Was just re-listening to this, and was struck by something left completely unexamined by either of you: in asking why "black" names appear with arrest record mentions when "white" names do not (statistically), you were handed the answer: the company offering the name/arrest-record link is only doing so for names of people for whom an arrest record exists. So, police behavior (arresting black residents at a greater rate than white residents for the same crimes) is a potential confounding factor in the analysis.

Since it's become well demonstrated over the past few years that blacks are disproportionately arrested in NYC (and some other jurisdictions) for the same crimes as whites, despite admitting in surveys to statistically identical law-breaking behavior, this is clearly an issue that clouds the analysis.

I'm curious to know if this occurred to you?


Former Listener

I just saw this story and was reminded of your names episode.


How about the impact of being named about after someone?
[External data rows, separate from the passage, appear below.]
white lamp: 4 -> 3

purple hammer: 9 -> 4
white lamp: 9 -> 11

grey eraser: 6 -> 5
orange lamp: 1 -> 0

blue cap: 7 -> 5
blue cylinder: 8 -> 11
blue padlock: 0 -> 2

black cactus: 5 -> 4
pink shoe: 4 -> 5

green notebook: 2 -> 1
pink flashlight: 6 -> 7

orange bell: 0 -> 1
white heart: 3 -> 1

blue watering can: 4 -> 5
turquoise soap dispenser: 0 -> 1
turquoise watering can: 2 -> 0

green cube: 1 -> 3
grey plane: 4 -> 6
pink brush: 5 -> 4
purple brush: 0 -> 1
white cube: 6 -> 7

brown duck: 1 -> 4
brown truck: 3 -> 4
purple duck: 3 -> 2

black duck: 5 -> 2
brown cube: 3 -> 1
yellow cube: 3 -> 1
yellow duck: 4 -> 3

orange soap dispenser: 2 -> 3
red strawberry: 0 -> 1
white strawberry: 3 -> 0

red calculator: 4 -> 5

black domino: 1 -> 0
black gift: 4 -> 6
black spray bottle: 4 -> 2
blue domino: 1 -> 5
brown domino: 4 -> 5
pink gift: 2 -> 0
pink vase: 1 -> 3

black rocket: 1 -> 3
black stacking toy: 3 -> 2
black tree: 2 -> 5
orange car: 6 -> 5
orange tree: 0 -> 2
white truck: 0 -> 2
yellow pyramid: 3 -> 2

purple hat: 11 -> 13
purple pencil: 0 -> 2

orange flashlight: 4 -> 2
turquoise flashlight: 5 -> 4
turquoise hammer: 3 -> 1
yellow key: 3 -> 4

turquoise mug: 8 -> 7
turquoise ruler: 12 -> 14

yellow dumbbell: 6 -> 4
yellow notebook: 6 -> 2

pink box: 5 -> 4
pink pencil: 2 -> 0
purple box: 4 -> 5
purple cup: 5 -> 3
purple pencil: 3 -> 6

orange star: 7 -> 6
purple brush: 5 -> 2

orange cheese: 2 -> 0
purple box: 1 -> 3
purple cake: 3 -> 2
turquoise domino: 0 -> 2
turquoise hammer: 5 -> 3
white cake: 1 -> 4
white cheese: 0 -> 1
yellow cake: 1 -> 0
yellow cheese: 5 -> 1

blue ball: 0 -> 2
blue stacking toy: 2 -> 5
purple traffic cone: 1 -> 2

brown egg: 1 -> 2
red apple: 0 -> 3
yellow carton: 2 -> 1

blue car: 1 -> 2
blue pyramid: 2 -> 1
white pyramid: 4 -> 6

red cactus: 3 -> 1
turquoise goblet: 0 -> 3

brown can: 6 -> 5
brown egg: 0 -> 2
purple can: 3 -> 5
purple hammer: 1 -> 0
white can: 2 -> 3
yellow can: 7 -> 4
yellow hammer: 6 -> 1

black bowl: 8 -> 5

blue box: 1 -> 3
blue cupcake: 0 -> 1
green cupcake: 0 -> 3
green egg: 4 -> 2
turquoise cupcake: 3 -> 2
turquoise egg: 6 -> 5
I am a Jr. named after my ore tdad. There is a big impact of living up to the name you are given. My dad is someone I would be more than glad to equal.

Kirk Que Quockco

It's hard having a different name and it sometimes determines who your are such as My last name is Quockco i was called quack, quacky , ducky quacko, and now today i'm one of the most respected men in my city but i now still have people to mispronounce it which is bothersome so I introduce myself most times as Que. In basketball circuit i'm pretty well know as Que but if you say my full last name most people won't know who you were talking about unless you describe my job title or the referee/announcer.